古墳群の展示館を見学してから、その”裏山”の現地へ。
確認されているものだけで80基。展示館で見どころを聞けなかったら途方にくれたと思います。
法皇山(ほうおうざん)の名称は、花山法皇の宝物がここに隠されているとの伝説に由来するそうです。横穴の副葬品が関係するのでしょうかね。
最初に向かったのは北の丘裾に並ぶAグループ。
逆の端から。
80基は4つにグループ分けされています。
横穴の並び方
法皇山の横穴数は確認されているだけでも80基あります。未確認のものを含めると200基以上の数になると思われます。横穴は無造作に作ったものではなく、いくつかのまとまりを持って並んでいます。これらのまとまりを法皇山横穴群では大きくA・B・C・Dの4つにグループ分けをしています。
一列に横並びになってるもの、等間隔で造られているもの、何かの集合体のようにみえるものなどいろいろのパターンがあり、それぞれ、築造時期の違いや同族的なつながりを示しているものと思われます。
入りやすい横穴もありました。
玄門の片側は下部を欠損。
内部は半筒形のドーム状。
奥壁前に棺台も。
奥壁を背にして。
”排水路”が残っていることに感動。
その次に展示館で勧められた、一段高いところにあるDグループへ(園路は整備されています)
少し上がって振り返って。
園路のところどころに解説板が立っています。
横穴の構造
横穴は奥から玄室・前室・羨道・前庭部によって構成されています。玄室は横穴の中心で奥の一段高い「棺台」に遺骸を安置します。「前室」・「前庭部」はともに埋葬儀礼に関係する場所と考えられています。遺骸の供養にあたるお祀りが終わると、入口を塞ぐために板石や河原石を積んで密閉し、外界から遮断したようです。当横穴群には、Cグループのように当時の入口を塞いだ状態がわかるように整備されたものもあります。
その先に、見事な横穴が並んでいました。
こちらは入口が整えられ、見学しやすい一基。
光を当てると複数の門が!
開口部から羨道へ入ると、前室への門が。
前室に入ると、目の前に玄門。
その先には、精巧に掘り抜き加工された玄室。
暗闇に、カエルとクモと。
棺台も、その手前の床面も、壁との間に細い溝があり、玄室内の排水処理が考慮されています。

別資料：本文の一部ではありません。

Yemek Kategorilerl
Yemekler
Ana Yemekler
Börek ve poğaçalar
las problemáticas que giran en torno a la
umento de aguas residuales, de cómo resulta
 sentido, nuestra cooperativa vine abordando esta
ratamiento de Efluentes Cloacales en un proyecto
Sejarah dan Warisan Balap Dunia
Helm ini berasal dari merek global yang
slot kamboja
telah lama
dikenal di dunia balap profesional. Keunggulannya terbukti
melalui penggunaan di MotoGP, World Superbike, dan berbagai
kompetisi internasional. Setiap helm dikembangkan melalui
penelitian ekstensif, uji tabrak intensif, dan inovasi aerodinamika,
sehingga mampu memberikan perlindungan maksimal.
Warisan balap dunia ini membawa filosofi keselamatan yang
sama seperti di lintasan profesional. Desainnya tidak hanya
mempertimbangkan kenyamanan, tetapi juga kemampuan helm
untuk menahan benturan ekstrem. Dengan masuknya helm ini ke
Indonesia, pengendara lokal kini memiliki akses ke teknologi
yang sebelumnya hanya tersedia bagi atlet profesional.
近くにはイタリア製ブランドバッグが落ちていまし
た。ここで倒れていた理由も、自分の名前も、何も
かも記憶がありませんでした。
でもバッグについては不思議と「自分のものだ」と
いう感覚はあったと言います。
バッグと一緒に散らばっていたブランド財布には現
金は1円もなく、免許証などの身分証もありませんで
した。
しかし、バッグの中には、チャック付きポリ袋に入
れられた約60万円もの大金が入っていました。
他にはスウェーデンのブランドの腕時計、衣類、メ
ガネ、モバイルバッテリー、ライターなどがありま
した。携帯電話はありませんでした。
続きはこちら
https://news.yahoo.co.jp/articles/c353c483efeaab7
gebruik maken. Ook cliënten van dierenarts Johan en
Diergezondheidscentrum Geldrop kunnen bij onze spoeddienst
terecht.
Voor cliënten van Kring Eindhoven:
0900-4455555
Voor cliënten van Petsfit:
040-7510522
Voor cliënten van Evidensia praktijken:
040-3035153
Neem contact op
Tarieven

奥壁を背にして。天井はカマボコ形にカーブしていますが、少し頂部がとがり気味のように感じました。
上記の右の”小部屋”
玄門から前室、羨道、開口部を。
近くにあった解説。
埋葬の工夫
玄室から前庭部にかけて溝をめぐらせています。自然に出来たものではなく、奥から前に向かって傾斜をつけて掘られていることをみると、人工的に造られたものであることがわかります。横穴群のある付近は地下水の多い所なので、その排水のための工夫と思われます。現代でもいろいろな工夫を施し、一番いい状態にするのと同様に、古代の人々も埋葬された人が死後もすごしやすいようにとう工夫していたようです。
玄室の形
玄室は遺体の安置場所です。床は長方形や台形のものがほとんどです。天井は切妻屋根形。カマボコ形、尖頭形、アーチ形などがあります。一般的に規模が大きく精巧な造りのものほど古い時代に造られたもので、規模が小さく粗雑なものほど年代が新しくなってきます。
玄室内には、一段高くなっている場所があります。この場所を棺台と呼びます。ここは遺体を横たえる場所です。人が横になるには丁度いい広さをとってあります。横穴によっては、二人分の棺台があるところもあります。
その先にも次々に開口部がありましたが、時間の関係で外からのみで。
丘陵の頂上付近からは、展示館とは逆側の平野が見え、この丘が舌状台地であることを実感しました。